Amokflug: Ein Pilot reißt 149 Menschen mit sich in den Tod - Warum?
Es ist eine monströse und unbegreifliche Tat, so kalkuliert und irrsinnig zugleich, dass alle rationalen Erklärungsmuster daran scheitern müssen: Der Erste Offizier eines Passagierjets nutzt eine kurze Toilettenpause des Flugzeugkapitäns, um sich im Cockpit zu verbarrikadieren. Dann stellt er den Autopiloten auf 96 Fuß, die minimal mögliche Flughöhe, und bringt die Maschine auf Kollisionskurs mit einer Bergkette.
Acht Minuten lang dauert der kontrollierte Absturz. Währenddessen reagiert der Mann am Steuerknüppel weder auf die Alarmsignale des Bordcomputers noch auf die Funksprüche der Bodenkontrolle oder die Rufe des Piloten, der vergeblich versucht, die Tür zum Cockpit aufzubrechen – zunächst durch Tritte, schließlich wohl sogar mit einer Axt.
Der Stimmrekorder registriert nur ruhiges Atmen, bis die Aufzeichnung abreißt.

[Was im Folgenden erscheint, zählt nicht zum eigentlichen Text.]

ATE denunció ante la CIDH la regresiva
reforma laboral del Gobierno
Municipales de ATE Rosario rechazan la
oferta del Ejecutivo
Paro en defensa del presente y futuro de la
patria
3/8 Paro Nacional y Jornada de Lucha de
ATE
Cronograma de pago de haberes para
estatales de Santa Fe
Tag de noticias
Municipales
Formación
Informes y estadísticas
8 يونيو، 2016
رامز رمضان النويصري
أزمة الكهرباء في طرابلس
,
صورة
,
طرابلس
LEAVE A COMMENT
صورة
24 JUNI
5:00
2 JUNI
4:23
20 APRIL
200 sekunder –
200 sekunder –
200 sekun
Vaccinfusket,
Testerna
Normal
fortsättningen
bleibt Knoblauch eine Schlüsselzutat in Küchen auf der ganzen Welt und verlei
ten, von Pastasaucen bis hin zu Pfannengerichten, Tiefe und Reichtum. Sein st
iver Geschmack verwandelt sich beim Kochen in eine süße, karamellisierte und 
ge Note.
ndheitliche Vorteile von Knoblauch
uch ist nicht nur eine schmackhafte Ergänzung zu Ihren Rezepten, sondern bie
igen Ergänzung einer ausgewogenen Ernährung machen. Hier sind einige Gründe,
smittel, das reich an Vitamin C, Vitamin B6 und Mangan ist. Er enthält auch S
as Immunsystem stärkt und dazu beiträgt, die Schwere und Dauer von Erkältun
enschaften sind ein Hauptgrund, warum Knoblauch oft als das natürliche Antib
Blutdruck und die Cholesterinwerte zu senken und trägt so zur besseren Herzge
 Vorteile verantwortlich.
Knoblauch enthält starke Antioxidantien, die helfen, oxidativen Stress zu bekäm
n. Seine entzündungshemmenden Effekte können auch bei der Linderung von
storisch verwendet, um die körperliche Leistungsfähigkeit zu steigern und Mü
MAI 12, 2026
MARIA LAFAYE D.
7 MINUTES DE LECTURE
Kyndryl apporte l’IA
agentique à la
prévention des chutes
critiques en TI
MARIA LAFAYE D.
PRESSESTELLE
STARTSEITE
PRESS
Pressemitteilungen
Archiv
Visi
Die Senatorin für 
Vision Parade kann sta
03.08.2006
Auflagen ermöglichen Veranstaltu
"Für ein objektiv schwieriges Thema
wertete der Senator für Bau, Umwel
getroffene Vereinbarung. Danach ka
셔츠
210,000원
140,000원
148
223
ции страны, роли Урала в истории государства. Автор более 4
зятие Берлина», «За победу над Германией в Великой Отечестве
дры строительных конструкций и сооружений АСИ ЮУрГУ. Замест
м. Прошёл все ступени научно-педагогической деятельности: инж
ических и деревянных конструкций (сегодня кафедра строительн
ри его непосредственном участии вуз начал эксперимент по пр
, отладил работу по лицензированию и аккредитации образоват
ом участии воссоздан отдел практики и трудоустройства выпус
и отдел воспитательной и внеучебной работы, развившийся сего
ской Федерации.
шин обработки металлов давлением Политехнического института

Unvorstellbar? Ja. Aber genau so hat es sich abgespielt, an Bord von Germanwings-Flug 4U9525, am Dienstag vergangener Woche, zwischen 10:30:52 Uhr und dem Aufprall des Airbus A320 am Massiv Trois Évêchés im südfranzösischen Kanton Barcelonnette.
In den Untergang gesteuert wurde die Maschine von Andreas L., 27 Jahre alt, seit eineinhalb Jahren Pilot bei Germanwings. Mit ihm an Bord befanden sich 149 weitere Insassen: unter anderem zwei Babys und eine 16-köpfige Schulklasse, zwei Opernsänger und zwei iranische Journalisten, Urlauber und Geschäftsleute sowie fünf weitere Crewmitglieder, die ahnungslos und komplett zufällig einem Lebensmüden in die Hände geraten waren, der im Moment seines Suizids zum Massenmörder wurde.
Was Andreas L. getan hat, passt in keines der gängigen psychologischen und psychiatrischen Raster. Das heißt jedoch keineswegs, dass es nicht bereits vergleichbare Fälle gegeben hätte.